INFORMATION below:

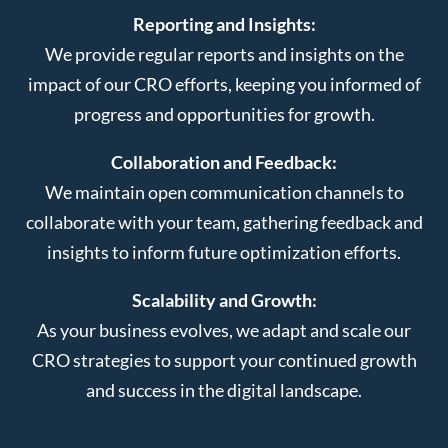
Reporting and Insights:
We provide regular reports and insights on the
impact of our CRO efforts, keeping you informed of
progress and opportunities for growth.
Collaboration and Feedback:
We maintain open communication channels to
collaborate with your team, gathering feedback and
insights to inform future optimization efforts.
Scalability and Growth:
As your business evolves, we adapt and scale our
CRO strategies to support your continued growth
and success in the digital landscape.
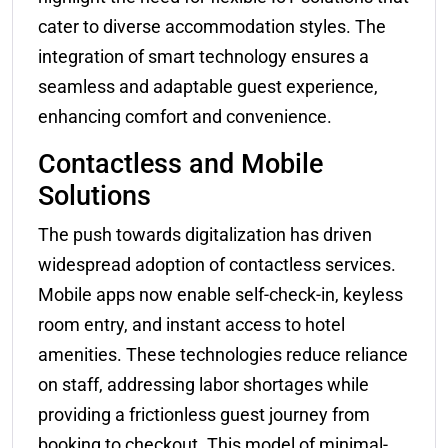
cater to diverse accommodation styles. The
integration of smart technology ensures a
seamless and adaptable guest experience,
enhancing comfort and convenience.
Contactless and Mobile
Solutions
The push towards digitalization has driven
widespread adoption of contactless services.
Mobile apps now enable self-check-in, keyless
room entry, and instant access to hotel
amenities. These technologies reduce reliance
on staff, addressing labor shortages while
providing a frictionless guest journey from
booking to checkout. This model of minimal-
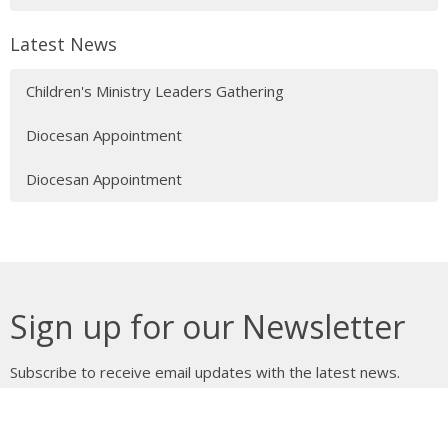
Latest News
Children's Ministry Leaders Gathering
Diocesan Appointment
Diocesan Appointment
Sign up for our Newsletter
Subscribe to receive email updates with the latest news.
Enter Your Email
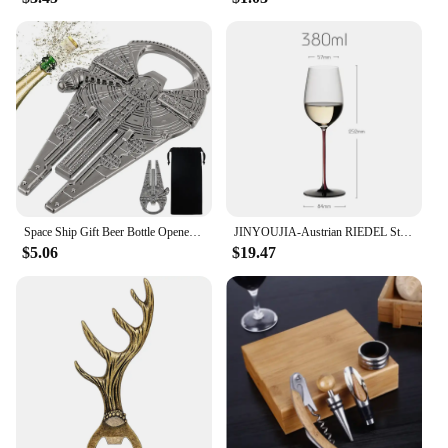
professional use.
Space Ship Gift Beer Bottle Openers Grey Black/Bronze Metal Unique Shaped Bottle Openors Creative Birthday Gift for Men
JINYOUJIA-Austrian RIEDEL Style Wine Glass, Handmade Crystal Red Color Handle Goblet, Red Tie Sommeliers Wine Glass
$5.06
$19.47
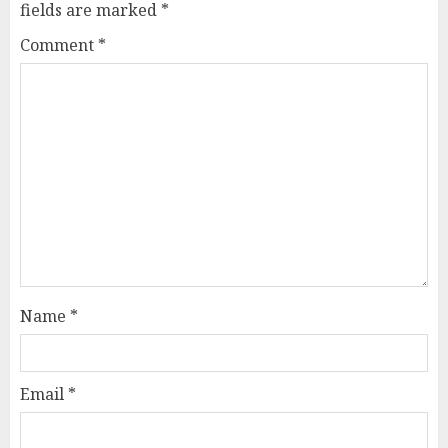
fields are marked
*
Comment
*
Name
*
Email
*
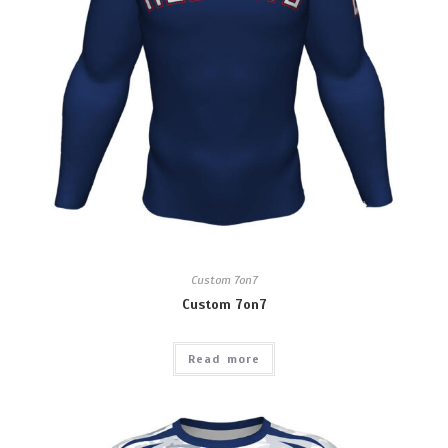
Custom 7on7
Custom 7on7
Read more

End of INFORMATION.

WHAT YOU ARE ASKED TO DO ::
Give every line of text from the rows above as one numbered list, skipping blank lines and leaving out the pictures.

ANSWER SECTION ::
1. Reporting and Insights:
2. We provide regular reports and insights on the
3. impact of our CRO efforts, keeping you informed of
4. progress and opportunities for growth.
5. Collaboration and Feedback:
6. We maintain open communication channels to
7. collaborate with your team, gathering feedback and
8. insights to inform future optimization efforts.
9. Scalability and Growth:
10. As your business evolves, we adapt and scale our
11. CRO strategies to support your continued growth
12. and success in the digital landscape.
13. cater to diverse accommodation styles. The
14. integration of smart technology ensures a
15. seamless and adaptable guest experience,
16. enhancing comfort and convenience.
17. Contactless and Mobile
18. Solutions
19. The push towards digitalization has driven
20. widespread adoption of contactless services.
21. Mobile apps now enable self-check-in, keyless
22. room entry, and instant access to hotel
23. amenities. These technologies reduce reliance
24. on staff, addressing labor shortages while
25. providing a frictionless guest journey from
26. booking to checkout. This model of minimal-
27. Latest News
28. Children's Ministry Leaders Gathering
29. Diocesan Appointment
30. Diocesan Appointment
31. Sign up for our Newsletter
32. Subscribe to receive email updates with the latest news.
33. Enter Your Email
34. professional use.
35. Space Ship Gift Beer Bottle Openers Grey Black/Bronze Metal Unique Shaped Bottle Openors Creative Birthday Gift for Men
36. JINYOUJIA-Austrian RIEDEL Style Wine Glass, Handmade Crystal Red Color Handle Goblet, Red Tie Sommeliers Wine Glass
37. $5.06
38. $19.47
39. fields are marked
40. *
41. Comment
42. *
43. Name
44. *
45. Email
46. *
47. Custom 7on7
48. Custom 7on7
49. Read more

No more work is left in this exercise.